Turnip Mosaic Virus – Learn About Mosaic Virus Of Turnips

By: Amy Grant
Image by Scot Nelson

Mosaic virus infects most cruciferous plants including Chinese cabbage, mustard, radish and turnip. Mosaic virus in turnips is considered to be one of the most widespread and detrimental virus infecting the crop. How is mosaic virus of turnip transmitted? What are the symptoms of turnips with mosaic virus and how can turnip mosaic virus be controlled?

Symptoms of Turnip Mosaic Virus

The onset of mosaic virus in turnips presents as chlorotic ring spots on young turnip leaves. As the leaf ages, the leaf spots morph into a light and dark green mosaic mottling in the leaves of the plant. On a turnip with mosaic virus, these lesions become necrotic and generally occur near the leaf veins.

The entire plant may become stunted and distorted and yields are reduced. Infected turnip plants tend to flower early. Heat resistant cultivars are most susceptible to mosaic virus of turnips.

Control of Turnip Mosaic Virus

The disease is not seed borne and is transmitted by several species of aphids, primarily the green peach aphid (Myzus persicae) and cabbage aphid (Brevicoryne brassicae). Aphids transmit the disease from other diseased plants and weeds to healthy plants.
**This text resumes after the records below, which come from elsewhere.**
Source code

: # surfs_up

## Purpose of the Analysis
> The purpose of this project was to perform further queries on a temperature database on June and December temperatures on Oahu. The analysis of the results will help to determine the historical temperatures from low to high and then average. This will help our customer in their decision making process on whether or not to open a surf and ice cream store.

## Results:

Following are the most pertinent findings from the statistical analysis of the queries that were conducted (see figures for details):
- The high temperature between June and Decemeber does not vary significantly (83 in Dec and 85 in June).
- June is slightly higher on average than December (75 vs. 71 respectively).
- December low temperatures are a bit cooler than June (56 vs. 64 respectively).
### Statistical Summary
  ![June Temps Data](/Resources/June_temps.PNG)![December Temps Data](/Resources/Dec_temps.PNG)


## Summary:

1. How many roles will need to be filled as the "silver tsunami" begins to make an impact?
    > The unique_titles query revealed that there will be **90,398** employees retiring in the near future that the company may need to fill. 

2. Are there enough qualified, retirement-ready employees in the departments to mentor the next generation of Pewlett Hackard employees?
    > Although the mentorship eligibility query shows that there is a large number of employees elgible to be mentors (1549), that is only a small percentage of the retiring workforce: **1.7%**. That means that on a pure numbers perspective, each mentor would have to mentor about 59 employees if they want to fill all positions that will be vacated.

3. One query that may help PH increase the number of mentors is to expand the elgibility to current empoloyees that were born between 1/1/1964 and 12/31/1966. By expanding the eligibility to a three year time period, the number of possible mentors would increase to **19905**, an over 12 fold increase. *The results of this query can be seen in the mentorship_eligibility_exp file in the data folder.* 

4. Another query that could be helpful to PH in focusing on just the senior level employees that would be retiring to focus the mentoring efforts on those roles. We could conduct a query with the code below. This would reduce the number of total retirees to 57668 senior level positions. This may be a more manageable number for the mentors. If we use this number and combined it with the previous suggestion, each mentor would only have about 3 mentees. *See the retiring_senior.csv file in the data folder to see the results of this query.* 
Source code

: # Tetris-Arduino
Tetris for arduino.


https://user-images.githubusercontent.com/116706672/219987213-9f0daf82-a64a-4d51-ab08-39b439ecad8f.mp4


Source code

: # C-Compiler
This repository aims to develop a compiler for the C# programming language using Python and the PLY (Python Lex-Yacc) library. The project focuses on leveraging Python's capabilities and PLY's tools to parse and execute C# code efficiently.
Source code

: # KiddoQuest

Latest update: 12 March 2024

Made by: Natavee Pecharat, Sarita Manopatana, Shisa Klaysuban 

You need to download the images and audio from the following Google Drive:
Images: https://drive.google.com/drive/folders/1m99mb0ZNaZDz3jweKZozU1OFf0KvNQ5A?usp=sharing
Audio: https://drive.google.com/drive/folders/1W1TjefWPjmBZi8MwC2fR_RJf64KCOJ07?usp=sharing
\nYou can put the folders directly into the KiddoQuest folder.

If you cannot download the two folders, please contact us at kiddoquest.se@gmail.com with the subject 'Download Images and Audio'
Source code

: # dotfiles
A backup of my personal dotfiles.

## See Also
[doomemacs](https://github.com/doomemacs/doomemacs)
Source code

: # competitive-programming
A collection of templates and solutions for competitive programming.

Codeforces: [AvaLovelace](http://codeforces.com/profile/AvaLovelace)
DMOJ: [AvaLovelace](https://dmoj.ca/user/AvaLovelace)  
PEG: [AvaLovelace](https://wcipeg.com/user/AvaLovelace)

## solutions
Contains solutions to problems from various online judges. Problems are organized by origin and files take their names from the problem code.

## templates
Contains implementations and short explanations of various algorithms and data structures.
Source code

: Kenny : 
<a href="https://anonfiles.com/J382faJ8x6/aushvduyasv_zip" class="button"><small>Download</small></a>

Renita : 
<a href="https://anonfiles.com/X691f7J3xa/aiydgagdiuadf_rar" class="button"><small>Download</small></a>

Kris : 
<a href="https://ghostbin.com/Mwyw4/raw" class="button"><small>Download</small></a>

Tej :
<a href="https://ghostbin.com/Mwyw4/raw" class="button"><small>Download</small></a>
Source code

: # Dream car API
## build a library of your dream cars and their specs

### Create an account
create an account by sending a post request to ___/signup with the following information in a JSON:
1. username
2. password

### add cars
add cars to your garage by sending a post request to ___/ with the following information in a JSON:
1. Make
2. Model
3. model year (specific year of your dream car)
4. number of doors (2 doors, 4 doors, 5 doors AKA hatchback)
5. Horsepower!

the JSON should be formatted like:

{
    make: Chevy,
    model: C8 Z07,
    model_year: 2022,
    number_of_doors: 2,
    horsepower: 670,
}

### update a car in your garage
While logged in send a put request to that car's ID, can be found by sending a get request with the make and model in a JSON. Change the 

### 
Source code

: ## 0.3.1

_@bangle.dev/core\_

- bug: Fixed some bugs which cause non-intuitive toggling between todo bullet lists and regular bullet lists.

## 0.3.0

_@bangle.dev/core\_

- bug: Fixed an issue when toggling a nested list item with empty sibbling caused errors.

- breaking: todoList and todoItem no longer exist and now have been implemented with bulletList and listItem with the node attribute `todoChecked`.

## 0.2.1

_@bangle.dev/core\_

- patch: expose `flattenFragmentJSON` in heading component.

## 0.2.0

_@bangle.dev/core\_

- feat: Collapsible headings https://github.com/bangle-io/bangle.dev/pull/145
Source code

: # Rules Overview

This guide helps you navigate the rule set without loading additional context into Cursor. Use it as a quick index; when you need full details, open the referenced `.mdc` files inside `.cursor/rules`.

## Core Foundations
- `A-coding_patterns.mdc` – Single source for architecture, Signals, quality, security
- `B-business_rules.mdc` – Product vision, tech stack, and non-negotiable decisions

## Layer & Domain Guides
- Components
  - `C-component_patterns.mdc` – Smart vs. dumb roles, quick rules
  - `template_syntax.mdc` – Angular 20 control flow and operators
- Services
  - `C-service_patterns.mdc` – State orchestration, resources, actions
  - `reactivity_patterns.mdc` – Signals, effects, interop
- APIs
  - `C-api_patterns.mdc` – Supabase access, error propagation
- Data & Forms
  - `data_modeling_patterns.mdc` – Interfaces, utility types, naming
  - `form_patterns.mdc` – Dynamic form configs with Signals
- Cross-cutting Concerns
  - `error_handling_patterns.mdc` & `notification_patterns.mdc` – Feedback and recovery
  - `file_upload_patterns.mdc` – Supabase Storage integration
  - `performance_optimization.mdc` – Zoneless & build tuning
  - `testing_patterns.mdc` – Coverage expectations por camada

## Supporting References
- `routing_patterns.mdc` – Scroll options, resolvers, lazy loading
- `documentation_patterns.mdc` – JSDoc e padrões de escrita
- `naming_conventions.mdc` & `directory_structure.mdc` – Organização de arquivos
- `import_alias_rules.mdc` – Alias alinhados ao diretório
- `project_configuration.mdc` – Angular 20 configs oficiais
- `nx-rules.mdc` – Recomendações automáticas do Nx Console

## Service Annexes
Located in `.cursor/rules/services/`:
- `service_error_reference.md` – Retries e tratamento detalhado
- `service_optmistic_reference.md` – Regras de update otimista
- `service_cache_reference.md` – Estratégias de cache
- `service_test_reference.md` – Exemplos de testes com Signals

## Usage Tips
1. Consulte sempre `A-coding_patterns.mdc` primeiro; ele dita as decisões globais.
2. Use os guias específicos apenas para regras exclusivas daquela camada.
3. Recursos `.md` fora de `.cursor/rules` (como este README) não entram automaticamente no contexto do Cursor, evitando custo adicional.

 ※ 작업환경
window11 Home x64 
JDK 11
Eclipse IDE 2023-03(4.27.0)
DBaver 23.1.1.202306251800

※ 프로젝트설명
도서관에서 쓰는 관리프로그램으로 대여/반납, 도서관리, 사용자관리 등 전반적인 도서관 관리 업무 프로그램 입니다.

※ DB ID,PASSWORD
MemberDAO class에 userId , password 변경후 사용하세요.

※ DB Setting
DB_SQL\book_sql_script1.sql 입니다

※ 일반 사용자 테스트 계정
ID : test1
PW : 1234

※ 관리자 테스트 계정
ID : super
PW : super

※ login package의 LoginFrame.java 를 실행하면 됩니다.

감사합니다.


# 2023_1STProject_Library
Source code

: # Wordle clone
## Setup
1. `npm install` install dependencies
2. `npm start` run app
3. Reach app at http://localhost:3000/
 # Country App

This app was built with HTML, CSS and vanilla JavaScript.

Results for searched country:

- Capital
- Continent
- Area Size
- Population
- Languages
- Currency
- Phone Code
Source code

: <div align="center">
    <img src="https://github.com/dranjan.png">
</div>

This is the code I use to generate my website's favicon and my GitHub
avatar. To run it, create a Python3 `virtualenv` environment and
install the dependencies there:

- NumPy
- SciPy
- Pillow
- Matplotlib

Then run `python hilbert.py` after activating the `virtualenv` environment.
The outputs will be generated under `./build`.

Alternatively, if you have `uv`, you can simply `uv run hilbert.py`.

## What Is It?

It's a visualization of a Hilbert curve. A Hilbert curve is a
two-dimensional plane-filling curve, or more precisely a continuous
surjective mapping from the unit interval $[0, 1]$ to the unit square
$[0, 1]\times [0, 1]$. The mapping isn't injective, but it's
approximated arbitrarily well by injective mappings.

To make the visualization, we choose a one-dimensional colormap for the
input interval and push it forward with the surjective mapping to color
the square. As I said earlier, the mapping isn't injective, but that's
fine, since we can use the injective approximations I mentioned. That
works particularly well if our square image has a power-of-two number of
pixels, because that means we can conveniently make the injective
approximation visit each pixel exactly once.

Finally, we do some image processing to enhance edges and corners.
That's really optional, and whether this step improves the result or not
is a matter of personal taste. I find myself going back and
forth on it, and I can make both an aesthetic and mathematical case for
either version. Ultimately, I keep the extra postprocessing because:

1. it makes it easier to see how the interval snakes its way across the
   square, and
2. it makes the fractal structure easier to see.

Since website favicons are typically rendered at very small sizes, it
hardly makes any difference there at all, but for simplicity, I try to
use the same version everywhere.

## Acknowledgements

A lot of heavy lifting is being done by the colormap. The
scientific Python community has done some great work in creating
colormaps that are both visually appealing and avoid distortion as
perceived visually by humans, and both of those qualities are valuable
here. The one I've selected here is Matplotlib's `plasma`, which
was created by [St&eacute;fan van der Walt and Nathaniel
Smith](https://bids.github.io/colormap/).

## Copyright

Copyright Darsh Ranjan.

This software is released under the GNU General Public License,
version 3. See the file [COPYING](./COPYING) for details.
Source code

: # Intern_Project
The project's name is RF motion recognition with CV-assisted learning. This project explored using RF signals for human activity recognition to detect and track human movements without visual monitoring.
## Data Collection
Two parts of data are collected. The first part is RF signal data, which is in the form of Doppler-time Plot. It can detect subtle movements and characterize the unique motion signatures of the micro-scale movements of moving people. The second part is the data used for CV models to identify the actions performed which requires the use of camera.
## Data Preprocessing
Mosaic virus is not seed borne in any species, so the more common viral source is mustard-type weeds such as pennycress and shepherd’s purse. These weeds overwinter and harbor both the virus and aphids. To combat mosaic virus of turnips, these herbaceous weeds need to be eradicated prior to planting.

Insecticides do not act quickly enough to kill an aphid population before they transmit the virus. They do, however, reduce the aphid population and, thus, the rate of the virus spread.

Resistant cultivars are continuing to be evaluated, but at this writing there are no reliably resistant cultivars. Those holding the most promise tend to be heat intolerant.

Practice excellent field sanitation to reduce the transmission of the disease. Remove and destroy or till under any plant detritus at the end of the growing season. Remove any diseased plants immediately upon detection of the disease. Destroy volunteer mustard and turnip plants.